Il existe un grand nombre de méthodes de clustering différentes. L’ambition n’est pas de toutes les étudier dans ce court article mais plutôt d’analyser leurs applications dans le cas des algorithmes de recommandation. Ceux-ci reposent sur 2 grands mécanismes : le collaborative filtering et le content-based filtering.

Prenons l’exemple des services de streaming de l’industrie musicale.

Le collaborative filtering consiste à comparer les goûts des utilisateurs pour repérer les profils similaires. Par exemple, si 2 utilisateurs écoutent tous les deux les mêmes chansons, on peut déduire que leurs profils sont similaires. Ainsi, si un des 2 utilisateurs écoute un nouveau morceau, on pourra le recommander au second. Le nombre d’utilisateurs étant important et croissant, l’enjeu pour la plateforme est d’optimiser ses algorithmes pour obtenir des résultats assez rapidement.

Ainsi on crée des clusters d’utilisateurs qui ont une culture musicale commune. Si on ajoute à cela, les informations personnelles des utilisateurs (e.g. : âge, région, langue parlée, langue écoutée, etc.), on parvient à définir des clusters très fins qui serviront à fidéliser de nouveaux utilisateurs. En effet, à partir des données personnelles d’un nouvel utilisateur et de ses quelques données d’écoute, il peut être associé à un cluster et avoir des recommandations personnalisées de nouveaux titre à écouter sur la plateforme.

Contrairement au collaborative filtering, le content-based filtering analyse les données liées à la musique. En particulier, les données sonores et le contenu textuel associé aux artistes et morceaux. Il s’agit d’établir les similarités entre morceaux.

En analysant les caractéristiques des morceaux, on extrait des données telles que le tempo, l’intensité sonore ou encore le niveau de basse qui deviennent alors les descripteurs de notre algorithme de clustering. On cherche à établir des clusters de morceaux. A partir de ses écoutes précédentes, la plateforme est en mesure de proposer des morceaux aux caractéristiques similaires à l’utilisateur.

En plus des données sonores, les données liées aux morceaux disponibles sur internet sont récoltées par caractériser les morceaux et les artistes grâce à des algorithmes de traitement automatique des langues.
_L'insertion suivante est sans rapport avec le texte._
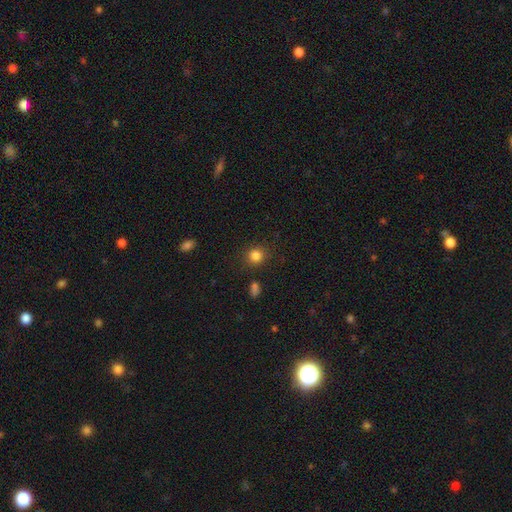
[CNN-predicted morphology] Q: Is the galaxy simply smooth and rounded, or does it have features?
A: smooth — 84%.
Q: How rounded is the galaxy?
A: round — 87%.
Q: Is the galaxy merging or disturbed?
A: none — 85%.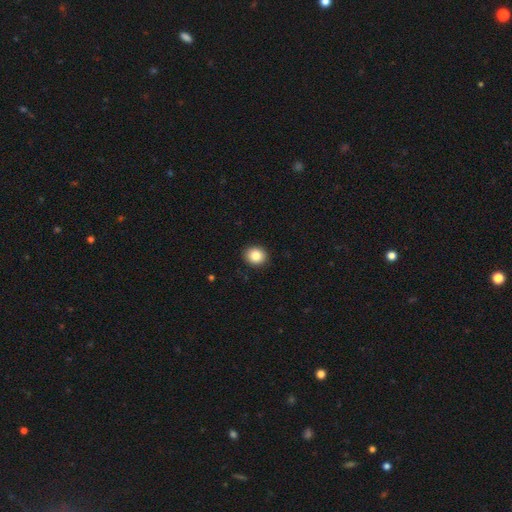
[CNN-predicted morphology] A smooth galaxy with no disk features (85%) that is round (77%).

Vote fractions:
- Smooth or featured? smooth: 85% / star or artifact: 9% / featured or disk: 5%
- How rounded? round: 77% / in between: 22% / cigar-shaped: 1%
- Merging? none: 91% / minor disturbance: 6% / major disturbance: 2% / merger: 1%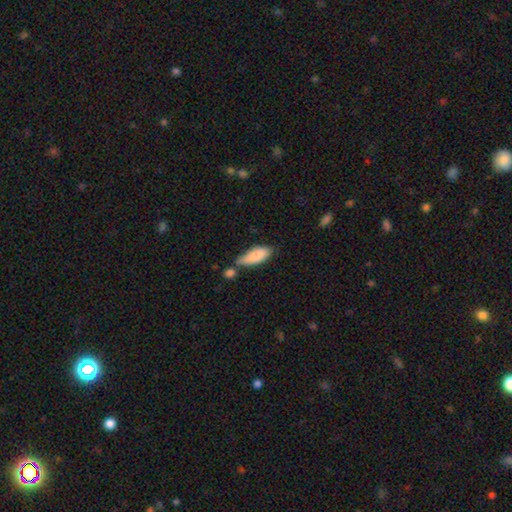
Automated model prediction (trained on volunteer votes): Smooth or featured: smooth — 84% (featured or disk — 9%)
How rounded: in between — 75% (cigar-shaped — 23%)
Merging: none — 48% (minor disturbance — 25%)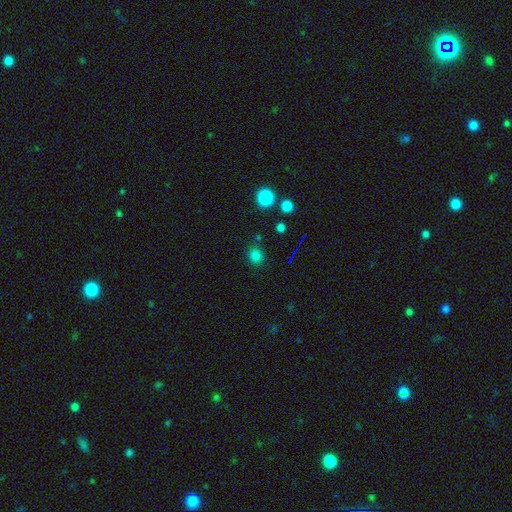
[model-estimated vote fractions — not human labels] smooth-or-featured: smooth: 76% | star or artifact: 19% | featured or disk: 5%
  how-rounded: round: 86% | in between: 13% | cigar-shaped: 1%
  merging: none: 85% | minor disturbance: 9% | merger: 4% | major disturbance: 3%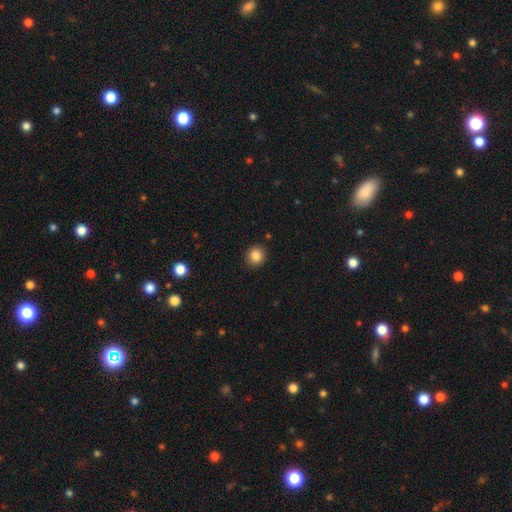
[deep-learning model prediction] This appears to be a smooth galaxy with no disk features (86%) that is round (90%). Merging: none (91%).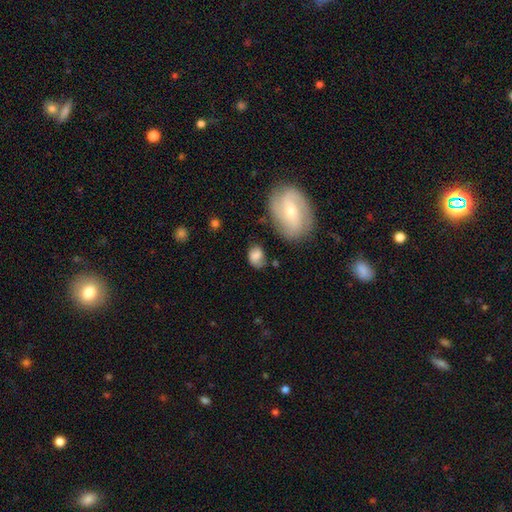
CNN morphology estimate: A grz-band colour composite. It shows a smooth galaxy with no disk features (71%) that is in between round and cigar-shaped (71%). Merging: none (53%).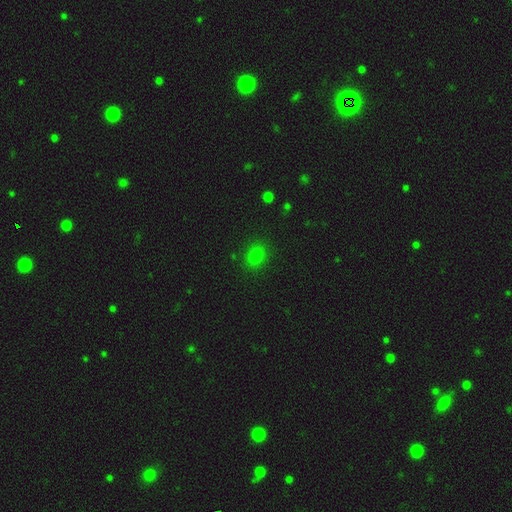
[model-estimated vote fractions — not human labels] Smooth or featured? Predicted: smooth (p=0.78). How rounded? Predicted: round (p=0.63). Merging? Predicted: none (p=0.87).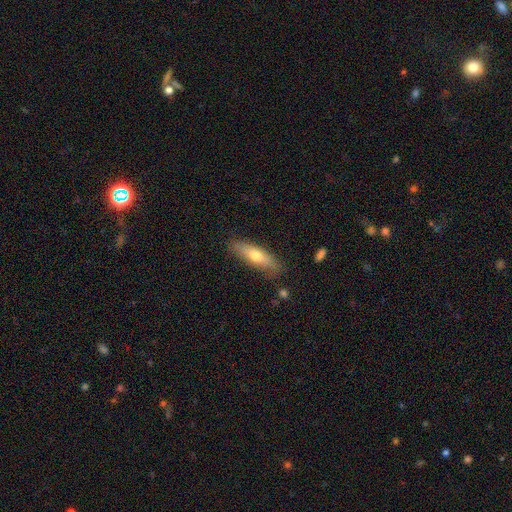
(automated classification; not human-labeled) A smooth galaxy with no disk features (62%) that is cigar-shaped (63%).

Vote fractions:
- Smooth or featured? smooth: 62% / featured or disk: 32% / star or artifact: 6%
- How rounded? cigar-shaped: 63% / in between: 35% / round: 2%
- Merging? none: 82% / minor disturbance: 14% / major disturbance: 3% / merger: 2%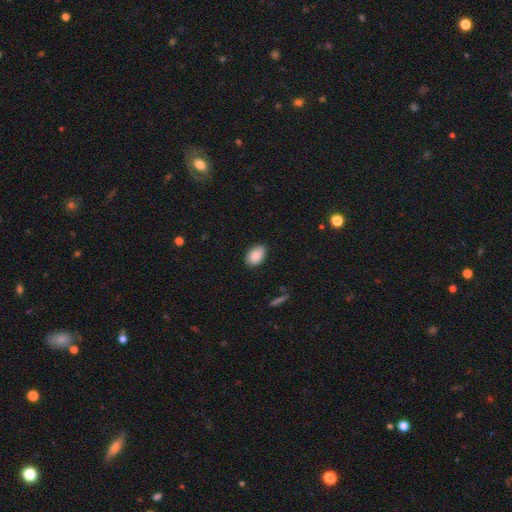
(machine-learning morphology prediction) This is clearly a smooth galaxy (87%). How rounded: clearly in between (88%). Merging: clearly none (85%).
On peut alors pondérer chaque contenu (artiste, morceau, album) avec des tags qui permettent encore la recommandation de contenu similaire.
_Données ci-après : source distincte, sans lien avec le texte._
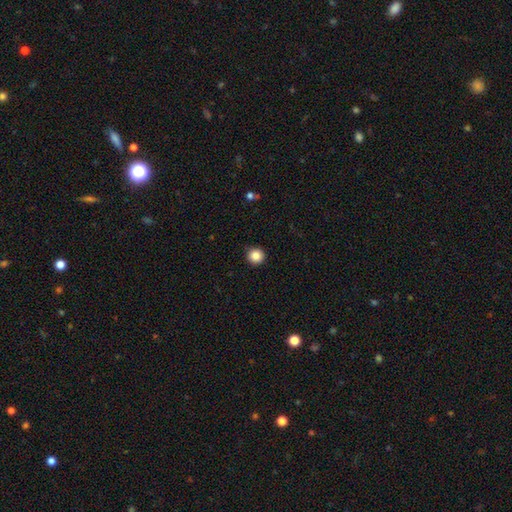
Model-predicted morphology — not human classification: Smooth or featured: smooth — 85% (star or artifact — 10%)
How rounded: round — 95% (in between — 4%)
Merging: none — 91% (minor disturbance — 6%)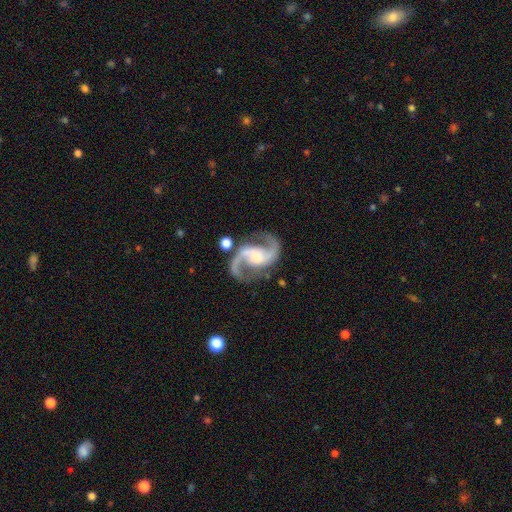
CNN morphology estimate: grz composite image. It shows a featured or disk galaxy (93%) with no bar (44%), 2 (95%) medium (55%) spiral arms (98%) and a small central bulge (39%). Merging: none (78%).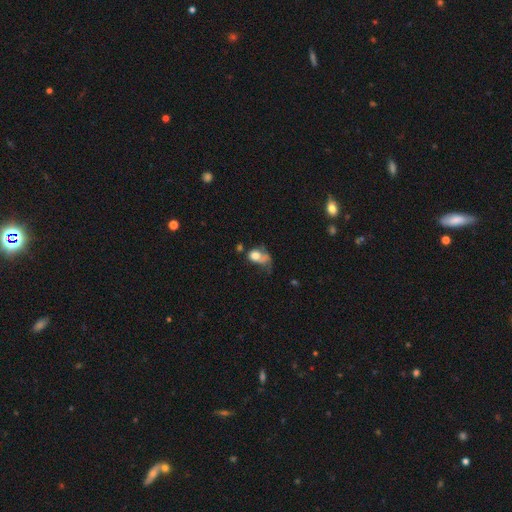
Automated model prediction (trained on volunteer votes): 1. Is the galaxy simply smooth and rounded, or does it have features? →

Pour répondre à leurs attentes de personnalisation, les plateformes de streaming font la combinaison de ces deux mécanismes pour proposer des recommandations toujours plus pertinentes à leurs utilisateurs.
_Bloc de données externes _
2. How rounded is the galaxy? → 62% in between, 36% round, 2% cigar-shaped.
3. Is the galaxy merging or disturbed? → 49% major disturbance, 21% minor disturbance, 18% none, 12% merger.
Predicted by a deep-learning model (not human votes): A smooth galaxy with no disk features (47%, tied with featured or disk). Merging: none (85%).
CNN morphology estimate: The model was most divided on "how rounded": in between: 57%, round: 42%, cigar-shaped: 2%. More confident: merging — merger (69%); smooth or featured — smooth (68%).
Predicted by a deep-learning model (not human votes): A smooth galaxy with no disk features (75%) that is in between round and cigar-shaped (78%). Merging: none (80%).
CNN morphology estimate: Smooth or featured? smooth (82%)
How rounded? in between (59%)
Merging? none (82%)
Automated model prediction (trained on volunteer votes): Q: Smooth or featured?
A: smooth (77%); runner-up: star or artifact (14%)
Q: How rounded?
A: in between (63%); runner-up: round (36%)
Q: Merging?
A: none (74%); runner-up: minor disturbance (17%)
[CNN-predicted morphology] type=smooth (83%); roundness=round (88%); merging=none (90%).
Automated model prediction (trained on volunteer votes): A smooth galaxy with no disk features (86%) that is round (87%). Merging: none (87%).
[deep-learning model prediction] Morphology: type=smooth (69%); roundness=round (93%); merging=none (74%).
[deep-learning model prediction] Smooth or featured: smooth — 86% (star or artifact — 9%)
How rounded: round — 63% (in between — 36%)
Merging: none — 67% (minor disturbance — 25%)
Quelles sont les applications pratiques des algorithmes de recommandation dans le streaming ?

On considère que Spotify est la première plateforme de streaming qui a fait usage de l’intelligence artificielle pour implémenter la personnalisation de ses services. Le succès de Spotify est étroitement lié à sa stratégie marketing data-driven qui repose sur l’IA. Spotify excelle en particulier dans l’art

des recommandations. Ainsi, chaque jour sont proposés plusieurs “Daily Mix” regroupant par styles des morceaux associés à nos goûts. Chaque semaine est aussi proposée une playlist “Découverte de la semaine”. Chaque morceau est recommandé sur mesure en fonction des goûts de l’utilisateur.

Il en va de même pour Netflix qui, en plus d’organiser son interface pour proposer en premier lieu des contenus plus susceptibles de plaire à l’utilisateur (i.e. contenus visionnées par des utilisateurs similaires ou contenus similaires à son historique de visionnage), réalise de la production de contenu en fonction des audiences sur les films et séries disponibles sur la plateforme. Il s’agit de déceler la naissance de clusters émergents pour leur recommander du contenu adéquat. C’est ainsi que Netflix a décidé en septembre 2020 de produire plus de contenus dans la catégorie “Comédies romantiques” aux vues de la forte hause de consommation pendant l’été 2020.

La recommandation pour le streaming a un bel avenir devant soi et les possibilités de développement sont infinies. Tant que les plateformes de streaming répondent aux attentes de leurs utilisateurs, et même, tentent de les anticiper, et que la quantité de données utilisateurs continuera de croître la recherche sur les algorithmes de recommandation continuera de fleurir. Jusqu’où ira-t-elle ? Les problématiques de surexploitation des données personnelles semblent être un un nuage à l’horizon.